Representative Katie Porter, a California Democrat, asked about McWilliams’ plans to stop “predatory lenders” who plan “to grant loans at these interest rates in states that have chosen through the Democratic process to prohibit these rates ”.

McWilliams said the agency does “Regulate state interest rate caps or what is permitted or usury under state law“, Although agreements with third parties are considered” unfavorably “by the federal agency. However, in a November proposal, the agency did not address the question of who is the “real lender” in such deals.

The lack of clarity is a disappointment to consumer advocates, who say it has now led lenders to bypass California restrictions.

“This is the most brazen effort I have ever seen from payday lenders to ignore the law,” said Lauren Saunders, associate director of the nonprofit National Consumer Law Center. “This is a totally illegitimate arrangement, and it is important that everyone crack down on this.”

Lenders and their lawyers discredit any idea that they are evading the restrictions of AB 539.

Instead, said Mary Jackson, CEO of the Online Lenders Association, “third party relationships” will increase competition, lower prices for consumers, and provide a fair rate of return for lenders working with borrowers at. risk.

An Enova spokesperson said in an email that the company’s mission is “to help hard-working people access fast, reliable credit.”

“We uphold evidence-based laws and regulations, and as a lender and approved manager, we comply with applicable laws and regulations wherever we operate,” the Enova statement continued.

Despite the notoriety of the “rent-a-bank” agreements used to avoid state rate caps, Limón said there was no longer a legislative solution on the table. Banking partnerships are not a loophole created by AB 539, she said.

“It is not a question of badly drafted legislation,” Limón told The Bee. “It is the problem of a small number of lenders who try to subvert the law.”

Oversight is in the hands of California law enforcement agencies, including the DBO and Attorney General Xavier Becerra. The two were notified of the lenders’ plans by Limón’s office.

DBO commissioner Manuel P. Alvarez said in a written statement to The Bee that his agency was “concerned” about the reports.
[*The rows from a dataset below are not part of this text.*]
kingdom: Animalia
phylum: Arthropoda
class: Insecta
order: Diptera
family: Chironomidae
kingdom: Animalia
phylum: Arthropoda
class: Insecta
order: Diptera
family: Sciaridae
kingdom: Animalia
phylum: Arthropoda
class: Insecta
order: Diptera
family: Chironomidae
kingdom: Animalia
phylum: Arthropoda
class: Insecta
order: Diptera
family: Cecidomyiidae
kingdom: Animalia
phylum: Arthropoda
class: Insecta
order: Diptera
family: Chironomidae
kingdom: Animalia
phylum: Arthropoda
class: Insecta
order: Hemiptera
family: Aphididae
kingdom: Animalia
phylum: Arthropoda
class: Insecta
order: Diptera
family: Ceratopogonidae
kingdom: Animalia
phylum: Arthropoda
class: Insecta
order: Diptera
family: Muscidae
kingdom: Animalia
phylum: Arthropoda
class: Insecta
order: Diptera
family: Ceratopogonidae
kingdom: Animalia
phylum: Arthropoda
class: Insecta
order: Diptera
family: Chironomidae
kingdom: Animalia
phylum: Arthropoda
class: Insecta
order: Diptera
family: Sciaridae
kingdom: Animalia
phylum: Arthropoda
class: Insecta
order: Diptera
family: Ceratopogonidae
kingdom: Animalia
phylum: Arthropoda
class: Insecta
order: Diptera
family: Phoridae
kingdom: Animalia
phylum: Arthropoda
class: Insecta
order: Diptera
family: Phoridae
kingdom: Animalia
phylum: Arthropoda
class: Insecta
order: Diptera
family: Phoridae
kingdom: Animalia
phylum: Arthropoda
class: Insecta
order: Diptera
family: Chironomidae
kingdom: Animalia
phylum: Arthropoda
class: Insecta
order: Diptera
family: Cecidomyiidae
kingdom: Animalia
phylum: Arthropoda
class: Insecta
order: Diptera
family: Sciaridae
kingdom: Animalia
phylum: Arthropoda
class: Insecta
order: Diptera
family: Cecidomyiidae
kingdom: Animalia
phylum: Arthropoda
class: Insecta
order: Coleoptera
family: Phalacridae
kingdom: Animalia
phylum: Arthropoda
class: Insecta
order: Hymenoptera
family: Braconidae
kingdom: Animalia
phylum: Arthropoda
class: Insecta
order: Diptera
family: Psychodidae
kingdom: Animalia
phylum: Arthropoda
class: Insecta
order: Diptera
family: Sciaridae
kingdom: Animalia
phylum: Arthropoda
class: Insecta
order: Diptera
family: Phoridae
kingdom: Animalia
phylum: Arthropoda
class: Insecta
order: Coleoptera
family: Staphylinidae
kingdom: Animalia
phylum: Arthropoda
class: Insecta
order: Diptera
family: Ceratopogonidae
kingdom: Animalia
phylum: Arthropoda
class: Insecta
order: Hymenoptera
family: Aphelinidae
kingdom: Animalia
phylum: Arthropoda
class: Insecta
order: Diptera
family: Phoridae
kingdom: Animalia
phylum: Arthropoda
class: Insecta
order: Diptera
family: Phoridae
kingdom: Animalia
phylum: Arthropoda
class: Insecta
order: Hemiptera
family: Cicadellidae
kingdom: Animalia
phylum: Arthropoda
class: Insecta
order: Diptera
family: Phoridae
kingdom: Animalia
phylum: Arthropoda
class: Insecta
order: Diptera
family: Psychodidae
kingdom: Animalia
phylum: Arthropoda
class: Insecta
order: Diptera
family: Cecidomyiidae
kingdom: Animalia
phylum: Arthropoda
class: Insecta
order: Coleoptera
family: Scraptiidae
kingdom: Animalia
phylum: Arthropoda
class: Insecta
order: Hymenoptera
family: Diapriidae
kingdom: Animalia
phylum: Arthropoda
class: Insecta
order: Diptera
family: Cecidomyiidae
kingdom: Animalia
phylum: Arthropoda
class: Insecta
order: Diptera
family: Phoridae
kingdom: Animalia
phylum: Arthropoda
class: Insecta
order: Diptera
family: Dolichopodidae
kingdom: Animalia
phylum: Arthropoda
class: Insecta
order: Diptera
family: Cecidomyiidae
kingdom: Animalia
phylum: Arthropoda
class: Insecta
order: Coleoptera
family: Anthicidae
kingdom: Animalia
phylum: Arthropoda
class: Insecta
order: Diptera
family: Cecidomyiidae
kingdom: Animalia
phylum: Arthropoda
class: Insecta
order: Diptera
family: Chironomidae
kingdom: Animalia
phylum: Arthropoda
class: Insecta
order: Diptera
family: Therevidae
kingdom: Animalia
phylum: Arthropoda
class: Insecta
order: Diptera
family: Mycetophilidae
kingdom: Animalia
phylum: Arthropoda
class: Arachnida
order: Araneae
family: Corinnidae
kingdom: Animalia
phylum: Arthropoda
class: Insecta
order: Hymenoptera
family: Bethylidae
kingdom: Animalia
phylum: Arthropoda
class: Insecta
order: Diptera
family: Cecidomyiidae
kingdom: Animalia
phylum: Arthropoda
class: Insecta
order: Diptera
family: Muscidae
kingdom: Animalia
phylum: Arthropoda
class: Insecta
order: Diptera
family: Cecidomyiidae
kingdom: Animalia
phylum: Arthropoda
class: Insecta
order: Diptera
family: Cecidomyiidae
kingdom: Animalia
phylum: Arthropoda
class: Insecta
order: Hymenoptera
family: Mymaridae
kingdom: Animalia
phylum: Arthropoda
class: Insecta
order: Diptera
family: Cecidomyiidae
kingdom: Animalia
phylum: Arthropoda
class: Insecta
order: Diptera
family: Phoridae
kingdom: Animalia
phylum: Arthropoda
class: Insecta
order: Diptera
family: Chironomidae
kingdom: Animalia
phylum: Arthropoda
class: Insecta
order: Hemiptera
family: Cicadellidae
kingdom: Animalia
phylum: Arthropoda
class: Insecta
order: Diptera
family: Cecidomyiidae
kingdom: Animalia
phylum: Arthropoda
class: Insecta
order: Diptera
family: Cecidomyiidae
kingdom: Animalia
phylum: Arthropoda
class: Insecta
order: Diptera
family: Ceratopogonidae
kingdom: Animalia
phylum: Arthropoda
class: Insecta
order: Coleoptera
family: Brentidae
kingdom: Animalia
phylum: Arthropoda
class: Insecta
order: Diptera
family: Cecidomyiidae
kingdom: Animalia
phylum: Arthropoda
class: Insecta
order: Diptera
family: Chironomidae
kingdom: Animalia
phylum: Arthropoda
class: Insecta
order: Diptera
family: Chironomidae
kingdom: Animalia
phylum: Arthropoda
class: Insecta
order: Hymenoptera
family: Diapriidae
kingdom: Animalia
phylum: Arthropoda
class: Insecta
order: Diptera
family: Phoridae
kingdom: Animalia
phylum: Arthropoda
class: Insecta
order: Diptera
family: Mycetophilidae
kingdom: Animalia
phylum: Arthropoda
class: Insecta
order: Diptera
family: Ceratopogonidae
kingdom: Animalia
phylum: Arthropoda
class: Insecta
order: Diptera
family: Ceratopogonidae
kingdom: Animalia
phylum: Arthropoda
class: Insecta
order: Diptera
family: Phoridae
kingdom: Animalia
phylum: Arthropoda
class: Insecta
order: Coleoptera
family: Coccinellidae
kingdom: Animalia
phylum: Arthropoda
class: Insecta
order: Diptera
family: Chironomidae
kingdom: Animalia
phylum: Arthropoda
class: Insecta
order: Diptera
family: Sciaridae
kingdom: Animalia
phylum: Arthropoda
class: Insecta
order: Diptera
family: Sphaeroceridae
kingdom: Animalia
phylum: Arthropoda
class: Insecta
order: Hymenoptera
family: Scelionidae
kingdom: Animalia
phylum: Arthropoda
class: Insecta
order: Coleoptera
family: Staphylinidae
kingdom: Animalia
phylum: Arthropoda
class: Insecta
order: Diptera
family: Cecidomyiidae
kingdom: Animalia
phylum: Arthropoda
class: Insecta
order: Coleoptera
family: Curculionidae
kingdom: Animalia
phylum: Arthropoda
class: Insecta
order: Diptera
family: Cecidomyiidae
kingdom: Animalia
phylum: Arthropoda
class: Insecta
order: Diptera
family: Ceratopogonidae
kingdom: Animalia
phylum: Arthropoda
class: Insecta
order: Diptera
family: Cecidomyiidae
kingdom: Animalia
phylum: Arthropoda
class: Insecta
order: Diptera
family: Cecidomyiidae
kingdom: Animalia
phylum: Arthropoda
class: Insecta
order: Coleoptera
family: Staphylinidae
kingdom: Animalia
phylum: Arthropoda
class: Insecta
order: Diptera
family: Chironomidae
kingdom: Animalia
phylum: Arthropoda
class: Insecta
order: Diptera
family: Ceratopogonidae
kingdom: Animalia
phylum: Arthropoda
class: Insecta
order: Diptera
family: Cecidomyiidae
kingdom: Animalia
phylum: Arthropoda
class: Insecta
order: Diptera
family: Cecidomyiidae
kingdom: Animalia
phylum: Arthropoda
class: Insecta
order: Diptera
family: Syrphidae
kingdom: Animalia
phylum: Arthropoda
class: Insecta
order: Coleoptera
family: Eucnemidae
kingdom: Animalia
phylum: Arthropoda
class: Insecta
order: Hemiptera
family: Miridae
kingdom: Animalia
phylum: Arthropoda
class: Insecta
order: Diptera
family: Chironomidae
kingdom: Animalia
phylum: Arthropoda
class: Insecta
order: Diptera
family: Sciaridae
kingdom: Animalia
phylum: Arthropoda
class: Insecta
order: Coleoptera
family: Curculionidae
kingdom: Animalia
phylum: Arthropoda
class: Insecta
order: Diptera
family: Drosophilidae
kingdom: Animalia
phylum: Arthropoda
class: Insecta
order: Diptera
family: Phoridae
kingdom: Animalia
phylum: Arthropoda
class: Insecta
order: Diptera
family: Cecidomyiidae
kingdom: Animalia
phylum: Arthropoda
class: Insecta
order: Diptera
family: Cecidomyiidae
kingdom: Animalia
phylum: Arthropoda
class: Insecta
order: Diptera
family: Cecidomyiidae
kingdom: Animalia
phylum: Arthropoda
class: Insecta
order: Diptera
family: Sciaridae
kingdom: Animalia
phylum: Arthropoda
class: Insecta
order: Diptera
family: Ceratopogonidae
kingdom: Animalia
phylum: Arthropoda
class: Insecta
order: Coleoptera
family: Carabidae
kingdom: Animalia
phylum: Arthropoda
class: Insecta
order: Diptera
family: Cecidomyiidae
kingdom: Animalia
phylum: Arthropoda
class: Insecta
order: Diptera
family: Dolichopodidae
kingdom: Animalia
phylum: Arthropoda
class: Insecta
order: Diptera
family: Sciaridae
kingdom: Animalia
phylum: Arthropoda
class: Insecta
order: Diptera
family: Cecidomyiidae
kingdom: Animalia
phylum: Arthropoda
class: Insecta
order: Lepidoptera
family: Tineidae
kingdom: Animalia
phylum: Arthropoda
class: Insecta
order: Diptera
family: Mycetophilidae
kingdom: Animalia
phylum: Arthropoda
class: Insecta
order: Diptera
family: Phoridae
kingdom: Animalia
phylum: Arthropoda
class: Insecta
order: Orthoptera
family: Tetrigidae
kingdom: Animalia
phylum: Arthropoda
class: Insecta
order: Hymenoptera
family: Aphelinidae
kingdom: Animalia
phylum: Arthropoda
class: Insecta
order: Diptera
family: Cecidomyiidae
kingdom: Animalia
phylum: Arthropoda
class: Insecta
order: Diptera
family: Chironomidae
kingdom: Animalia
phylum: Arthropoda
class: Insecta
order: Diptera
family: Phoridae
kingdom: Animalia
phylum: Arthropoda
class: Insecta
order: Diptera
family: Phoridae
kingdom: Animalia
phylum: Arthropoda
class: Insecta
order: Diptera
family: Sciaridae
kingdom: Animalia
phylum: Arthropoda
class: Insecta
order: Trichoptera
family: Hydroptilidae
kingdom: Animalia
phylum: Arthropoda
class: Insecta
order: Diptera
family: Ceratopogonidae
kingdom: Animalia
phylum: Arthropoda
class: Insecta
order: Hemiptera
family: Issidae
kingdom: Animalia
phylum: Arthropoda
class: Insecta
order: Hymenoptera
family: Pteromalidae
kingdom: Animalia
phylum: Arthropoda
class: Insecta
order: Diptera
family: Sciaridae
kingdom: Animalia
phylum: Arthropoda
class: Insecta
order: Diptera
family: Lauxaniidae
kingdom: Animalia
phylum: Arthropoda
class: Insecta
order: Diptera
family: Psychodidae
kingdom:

“When an approved lender in California openly tells shareholders that it is considering passing the origin of the loan from its California license to a third-party banking partner, there is concern that the licensee is still the real lender.” , said Alvarez.

An Elevate official confirmed in an email that DBO had asked the company “to update its business plan as it is a requirement of state law.” The spokesperson also said the company “does not offer or plan to offer installment loans in California,” but later clarified in a follow-up statement that it “does not plan to offer non-AB 539 installment loans in January. 1. “

The attorney general generally refuses to answer questions about potential investigations, whether to confirm or deny their existence.

“However,” Becerra’s office said, “we will aggressively enforce AB 539, including in the face of” rent-a-bank “programs and other efforts to evade California law.”

Assembly Speaker Anthony Rendon D-Lakewood made AB 539 a passing priority this year and supported the measure during ground votes on the bill.

In an interview with The Bee on Tuesday, Rendon called the lenders’ strategy “shrill,” “arrogant” and “repulsive.”

“If you can’t survive as a lender without forcing triple-digit interest – sometimes up to 200% – on your loans, you shouldn’t be in business,” he said afterwards. wrote on Twitter. “It is unethical, disgraceful and will be illegal very soon.”

Hannah Wiley joined The Sacramento Bee as a state political reporter in 2019 to cover the California Capitol. She is originally from the Chicago area and graduated from Saint Louis and Northwestern Universities.